‘Gimme Shelter’ with Daniel Gehman: Tiny Cars and Tiny Cribs
There’s a direct correlation between automotive design and apartment design. I was reminded of this by a recent newspaper article I read about the new Chevy Spark, a diminutive vehicle (some may even say “tiny”), which is nonetheless loaded with technological features, like the requisite USB port for personal entertainment devices and Bluetooth for personal…

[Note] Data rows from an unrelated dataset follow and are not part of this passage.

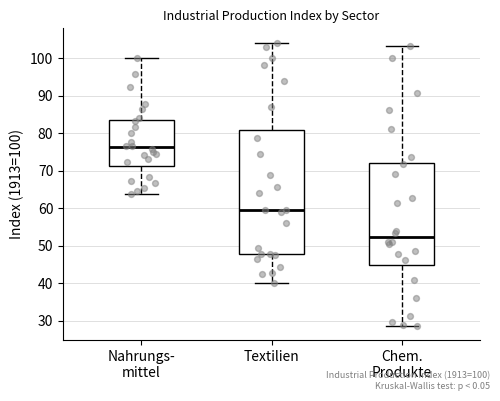

Reading left to right, read every box against the y-axis: the position of its median line, the range the box covers, and the ends of its whiskers. The values are not printed on the chart, so give them approximately, as read against the axis.

Nahrungs- mittel: median 76, box 71 to 84, whiskers 64 to 100
Textilien: median 60, box 48 to 81, whiskers 40 to 104
Chem. Produkte: median 52, box 45 to 72, whiskers 29 to 103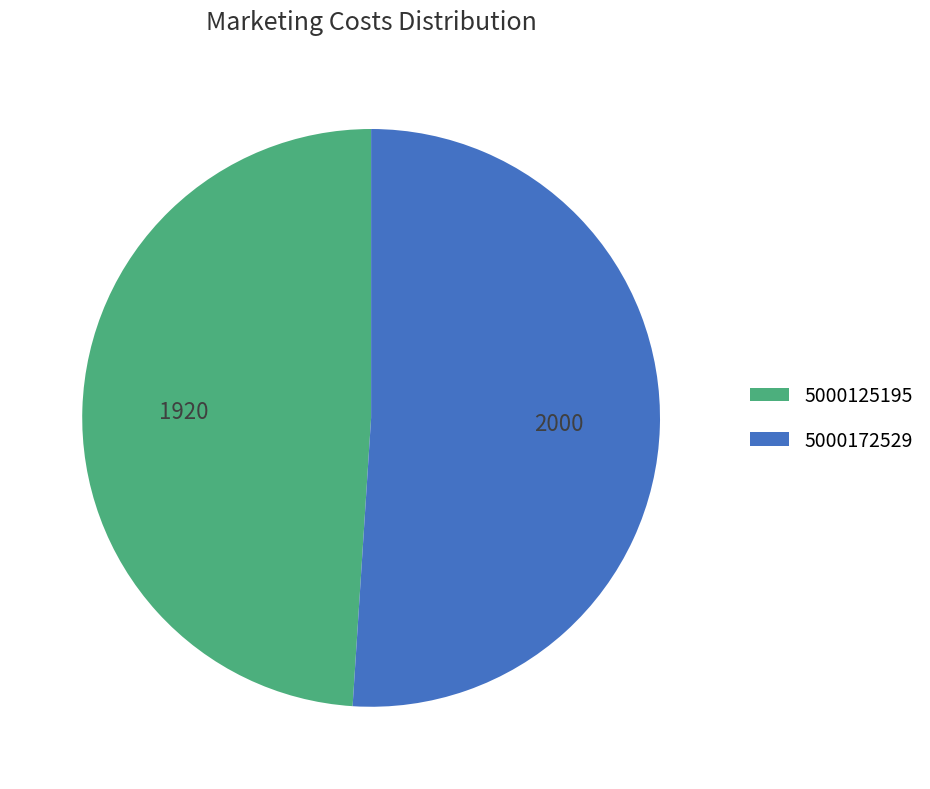

What is the largest slice in the pie chart?

5000172529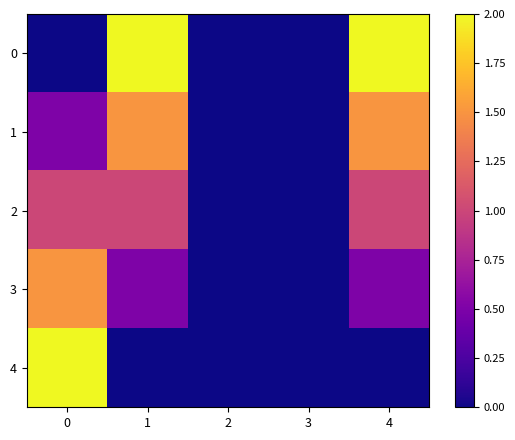

List the series in order of their peak value, lowest first.

2, 1, 3, 0, 4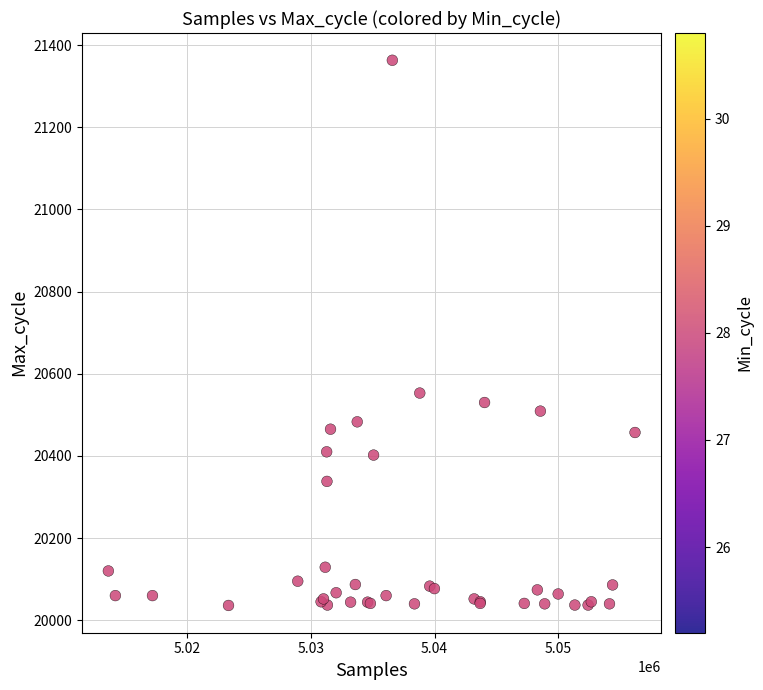

What Y value in the scatter plot is closest to 20699?

20553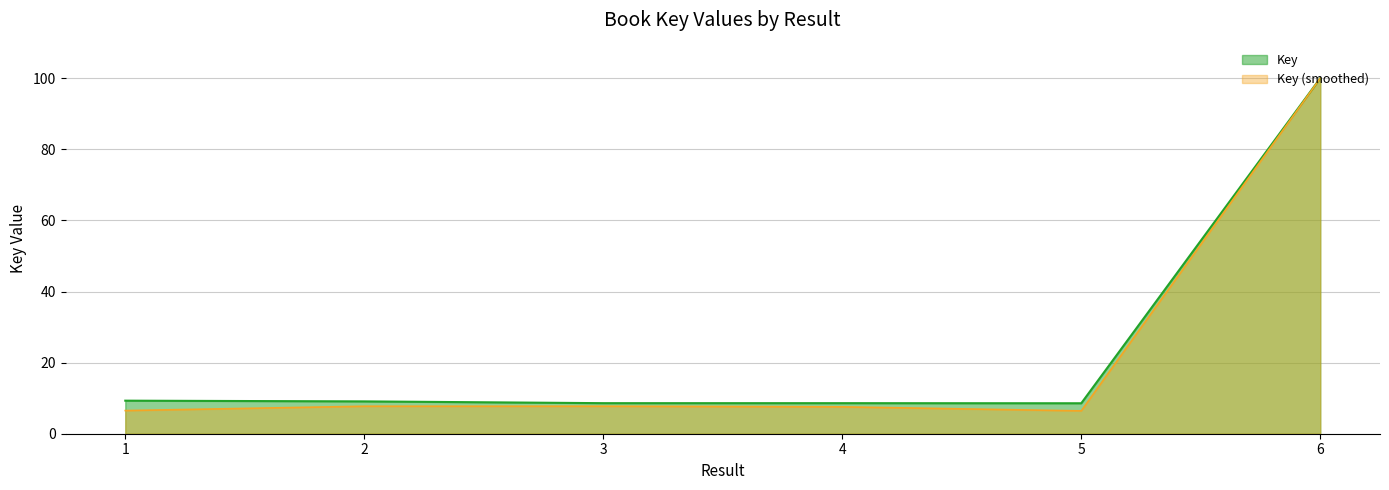

Where is the first local minimum?

3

There’s a direct correlation between automotive design and apartment design. I was reminded of this by a recent newspaper article I read about the new Chevy Spark, a diminutive vehicle (some may even say “tiny”), which is nonetheless loaded with technological features, like the requisite USB port for personal entertainment devices and Bluetooth for personal communication devices (often the same hand-held widget). For the entry-level crowd (think Gen Y, of course) these are the new creature comforts. It should be noted that the vehicle certainly doesn’t offer some of the interior niceties of more middle-market rides (say, a Toyota Camry, for example), like trim packages and so on, but it also doesn’t pretend to offer those things. Instead, it’s an affordable first-time car that is Spartan in body comfort but cool and connected otherwise.
This has also been the pattern with shrinking apartments designed for the entry-level set. In the densest urban markets, where trends are often established, we’ve seen average unit sizes on a constant reducing diet. A decade ago, an average one-bedroom market rate unit was about 750 square feet. But starting in the Great Recession, the average has been on a nosedive. Now the entry-level one bedroom apartment is typically between 550 and 650 square feet, with many smaller yet. Studios are where the box is really getting squeezed: back in the day, it was not unusual to have a 500 square foot “efficiency” pad, but today that size seems Imperial by contrast. Domestically, we’ve seen studios drop to 400 square feet or less, with some falling even further, into the high two hundreds or below. You know that when you’re that compact, you’re essentially talking about a hotel room with a kitchenette. Our design team recently laid out a design for a unit with 130 square feet (it was a hotel room in its former life).
When you get that small, every inch really needs to be thought out, so these are highly designed spaces. Overlapping functions and multi-purpose moveable built-ins abound. This can work for first-time renters because they don’t have much (or any) furniture. What they really cannot live without is connection to their social networks—so we struggle to design into these tiny cribs the docking stations, charging ports, wifi and other features that allow residents to “walk right in, sit right down, and fire up your network.”
The challenge is, of course, to attempt to design in something now to a structure that won’t be leased for 24 months, and hope it’s still relevant when the doors open. Maybe we need to look for a way to embellish these little boxes with the equivalent of a “bed liner” you’d find in a pick-up truck. Build the box, and slide in the features package. When it’s out of fashion in a few years, just swap it out with a routine churn.